Pular para o conteúdo principal

'Jam session', o melhor DVD de Alcione


Lançados em outubro deste ano, o CD e o DVD ‘Jam session’ fazem parte do projeto ‘Duas faces’ concebido para comemorar os 40 anos de carreira de Alcione que inclui ainda o CD e o DVD ‘Ao vivo na Mangueira’, com lançamento previsto para janeiro de 2012. Primeiro produto do selo da artista, Marrom Music, distribuído pela gravadora Biscoito Fino, ‘Jam session’ reúne companheiros de ofício em belos duetos, canções de sotaques internacionais, lados B da discografia da cantora, além de inéditas em sua voz.
Acompanhada por Alexandre Menezes (teclados), Alvinho Santos (violão), Ricardo Cordeiro (baixo), Paulo Bogato (bateria), Luizão Ramos (sax/ flauta), Edmílson Nazareth (percussão) e Edson Santana (cavaquinho/ bandolim) – a Banda do Sol – Alcione registrou as 18 faixas em sua própria residência em sessões (quase) informais. O resultado é um DVD primoroso, o melhor já feito pela cantora, que não poupa talento, exibindo a potente voz em grande forma, valorizando cada canção.
Gravada originalmente no álbum ‘Emoções reais’ (1990), ‘Duas faces’ (Altay Veloso), música que dá nome ao projeto, reaparece em registro sedutor embalado pelo arranjo de Alexandre Menezes. Ela recupera ‘O sono dos justos’ (Marcio Proença/ Rodrigo Sestrem), samba de boa cepa indevidamente ignorado no CD ‘Acesa’ (2009) e esbanja suingue e musicalidade em ‘Mesa de bar’ (Gonzaguinha), pérola de ‘Fogo da vida’ (1985).
+---+
● **TAREFAS PROPOSTAS**:
1. Responda com base no texto sobre o DVD 'Jam session' de Alcione:
(a) Em que mês foram lançados o CD e o DVD 'Jam session'?
(b) Onde Alcione gravou as 18 faixas?
(c) Em qual álbum a música 'Duas faces' foi gravada originalmente?
2. Continue o texto sobre o DVD 'Jam session' de Alcione a partir da última frase apresentada.

(Entradas de uma coleta de dados)
+---+
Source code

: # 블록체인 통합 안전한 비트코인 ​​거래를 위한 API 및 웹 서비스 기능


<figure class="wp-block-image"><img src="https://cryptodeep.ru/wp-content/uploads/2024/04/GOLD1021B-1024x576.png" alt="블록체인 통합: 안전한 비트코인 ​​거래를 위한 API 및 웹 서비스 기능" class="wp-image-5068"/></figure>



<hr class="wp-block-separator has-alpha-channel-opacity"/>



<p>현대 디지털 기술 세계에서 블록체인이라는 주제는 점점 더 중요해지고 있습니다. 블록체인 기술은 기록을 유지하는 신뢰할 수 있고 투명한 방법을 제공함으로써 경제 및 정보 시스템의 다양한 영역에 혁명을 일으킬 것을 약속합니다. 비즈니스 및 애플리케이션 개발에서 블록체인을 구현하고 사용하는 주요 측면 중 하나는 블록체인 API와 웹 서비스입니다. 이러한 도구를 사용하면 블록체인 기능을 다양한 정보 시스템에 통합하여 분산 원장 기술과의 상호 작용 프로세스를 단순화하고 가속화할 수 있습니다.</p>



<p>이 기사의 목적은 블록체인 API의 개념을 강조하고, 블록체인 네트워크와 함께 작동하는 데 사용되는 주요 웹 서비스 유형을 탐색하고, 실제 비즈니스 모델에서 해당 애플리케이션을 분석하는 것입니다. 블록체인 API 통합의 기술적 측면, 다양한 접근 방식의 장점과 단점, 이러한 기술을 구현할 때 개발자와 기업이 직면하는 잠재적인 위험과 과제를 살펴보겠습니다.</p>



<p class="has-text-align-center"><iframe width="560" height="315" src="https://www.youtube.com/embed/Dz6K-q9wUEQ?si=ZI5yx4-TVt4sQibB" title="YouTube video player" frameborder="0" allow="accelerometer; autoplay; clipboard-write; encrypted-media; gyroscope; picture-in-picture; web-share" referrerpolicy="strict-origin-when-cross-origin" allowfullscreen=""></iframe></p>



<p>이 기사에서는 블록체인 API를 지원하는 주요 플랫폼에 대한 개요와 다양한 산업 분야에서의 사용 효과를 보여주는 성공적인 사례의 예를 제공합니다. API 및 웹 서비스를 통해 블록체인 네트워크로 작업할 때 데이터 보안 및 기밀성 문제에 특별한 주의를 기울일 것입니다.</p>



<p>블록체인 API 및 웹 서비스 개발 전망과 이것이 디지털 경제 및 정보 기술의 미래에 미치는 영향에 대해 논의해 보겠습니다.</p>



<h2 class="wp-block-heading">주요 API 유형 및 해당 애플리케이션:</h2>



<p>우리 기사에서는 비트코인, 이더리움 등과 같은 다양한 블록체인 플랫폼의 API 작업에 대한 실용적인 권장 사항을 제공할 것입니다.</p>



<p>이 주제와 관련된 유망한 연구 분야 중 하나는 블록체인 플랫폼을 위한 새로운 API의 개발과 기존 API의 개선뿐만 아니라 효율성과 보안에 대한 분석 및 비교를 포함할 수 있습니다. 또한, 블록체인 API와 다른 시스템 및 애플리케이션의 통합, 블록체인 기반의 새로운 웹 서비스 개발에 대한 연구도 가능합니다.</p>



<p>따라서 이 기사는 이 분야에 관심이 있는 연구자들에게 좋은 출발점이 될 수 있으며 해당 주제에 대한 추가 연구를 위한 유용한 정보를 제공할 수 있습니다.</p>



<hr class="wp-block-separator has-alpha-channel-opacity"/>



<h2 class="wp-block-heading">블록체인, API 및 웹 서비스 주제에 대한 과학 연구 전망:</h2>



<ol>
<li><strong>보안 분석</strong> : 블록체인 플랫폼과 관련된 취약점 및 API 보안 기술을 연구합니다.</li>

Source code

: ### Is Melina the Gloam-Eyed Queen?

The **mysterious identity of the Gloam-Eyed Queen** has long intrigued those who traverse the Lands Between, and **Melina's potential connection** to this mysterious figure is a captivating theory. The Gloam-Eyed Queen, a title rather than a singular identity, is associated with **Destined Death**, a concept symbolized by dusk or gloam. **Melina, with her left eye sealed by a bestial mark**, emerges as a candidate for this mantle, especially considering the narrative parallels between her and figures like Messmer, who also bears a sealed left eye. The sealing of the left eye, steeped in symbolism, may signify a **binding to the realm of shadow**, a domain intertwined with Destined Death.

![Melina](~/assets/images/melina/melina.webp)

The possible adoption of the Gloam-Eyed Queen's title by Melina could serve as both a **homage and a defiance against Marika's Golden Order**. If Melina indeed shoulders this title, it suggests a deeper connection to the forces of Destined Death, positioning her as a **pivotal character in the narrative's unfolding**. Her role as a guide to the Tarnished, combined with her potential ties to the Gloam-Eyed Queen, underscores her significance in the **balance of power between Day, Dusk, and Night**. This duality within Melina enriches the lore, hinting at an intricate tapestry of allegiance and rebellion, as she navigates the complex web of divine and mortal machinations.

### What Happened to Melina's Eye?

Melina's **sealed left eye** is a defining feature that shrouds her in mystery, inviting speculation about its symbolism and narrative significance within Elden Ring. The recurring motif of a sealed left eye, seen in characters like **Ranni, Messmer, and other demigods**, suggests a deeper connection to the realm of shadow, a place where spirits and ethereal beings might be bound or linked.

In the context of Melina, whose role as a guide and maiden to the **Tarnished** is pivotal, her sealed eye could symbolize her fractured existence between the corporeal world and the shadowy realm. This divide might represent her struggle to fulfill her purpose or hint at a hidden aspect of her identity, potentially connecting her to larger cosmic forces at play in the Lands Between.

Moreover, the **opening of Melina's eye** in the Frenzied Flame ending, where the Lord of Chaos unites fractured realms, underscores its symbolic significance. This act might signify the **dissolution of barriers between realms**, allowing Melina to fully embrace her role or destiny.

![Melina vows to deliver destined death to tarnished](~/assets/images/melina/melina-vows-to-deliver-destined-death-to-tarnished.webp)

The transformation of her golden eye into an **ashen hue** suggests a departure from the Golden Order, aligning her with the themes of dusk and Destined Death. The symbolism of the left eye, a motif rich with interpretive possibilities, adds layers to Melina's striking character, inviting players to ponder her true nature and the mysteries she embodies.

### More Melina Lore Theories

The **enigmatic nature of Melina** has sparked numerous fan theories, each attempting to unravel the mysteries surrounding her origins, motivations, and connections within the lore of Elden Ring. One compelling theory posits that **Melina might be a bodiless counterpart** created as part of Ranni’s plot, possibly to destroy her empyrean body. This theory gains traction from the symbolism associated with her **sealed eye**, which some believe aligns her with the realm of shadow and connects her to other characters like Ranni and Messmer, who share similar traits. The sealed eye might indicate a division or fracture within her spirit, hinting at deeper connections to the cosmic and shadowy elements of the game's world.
+---+
● **RESPOSTAS**:
1.
(a) Em outubro.
(b) Em sua própria residência.
(c) No álbum 'Emoções reais' (1990).

2.
Desde a arrebatadora versão de ‘Tanto que aprendi de amor’, no disco ‘Promessa’ (1991), Alcione vem gravando com brilho composições de Fátima Guedes. ‘Passional’ vem juntar-se à lista da qual fazem parte ‘Sete véus’ (‘Tempo de guarnicê’, 1996) e ‘Condenados’ (‘Ao vivo’, 2002). E faz pensar que a cantora poderia gravar um disco só com músicas de Fátima Guedes.
Boa surpresa é a inclusão de ‘Quem já esteve só’, parceria de Ivor Lancellotti e Paulo César Pinheiro lançada no obscuro CD de estreia da cantora Beth Nazar, ‘Dia a dia’ (2000). Quem já esteve só/ sabe o desânimo que a noite traz/ Ouve o barulho que o relógio faz/ tornando a solidão muito maior”, dizem os densos versos que encontraram na voz grave e passional de Alcione a intérprete perfeita.
Passionalidade que faz parte da tradição do canto feminino na música brasileira e que tem em Ângela Maria um de seus ícones. Os vibratos da Sapoti reverberam – em maior ou menor intensidade – no canto de estrelas como Fafá de Belém e Alcione, que foi buscar no repertório da veterana diva a bela ‘Rua sem sol’ (Mário Lago/ Henrique Gandelman). Em sua carreira Marrom atualizou os personagens sofridos, ainda que providos de alguma malícia, cantados por Ângela, dando prosseguimento à mitologia das (populares) cantoras do rádio. Ainda neste universo, ‘Até as lágrimas’ (Benil Santos/ Raul Sampaio), samba-canção lançado por Elizeth Cardoso em 1964, ganha versão à altura de sua intérprete original, outra influência assumida por Alcione.
As belas Comme Ils Disent’, sucesso de Charles Aznavour em 1972, ‘Passione eterna’, hit do cantor italiano Mario Merola, e ‘Todavia’, de Armando Manzanero atestam a categoria da grande cantora que expressa sua emoção independentemente do idioma. Mas é na versão de ‘Estate’ que Alcione soa arrasadora. O bolero italiano entra em ebulição, se distanciando da clássica versão bossanovística de João Gilberto.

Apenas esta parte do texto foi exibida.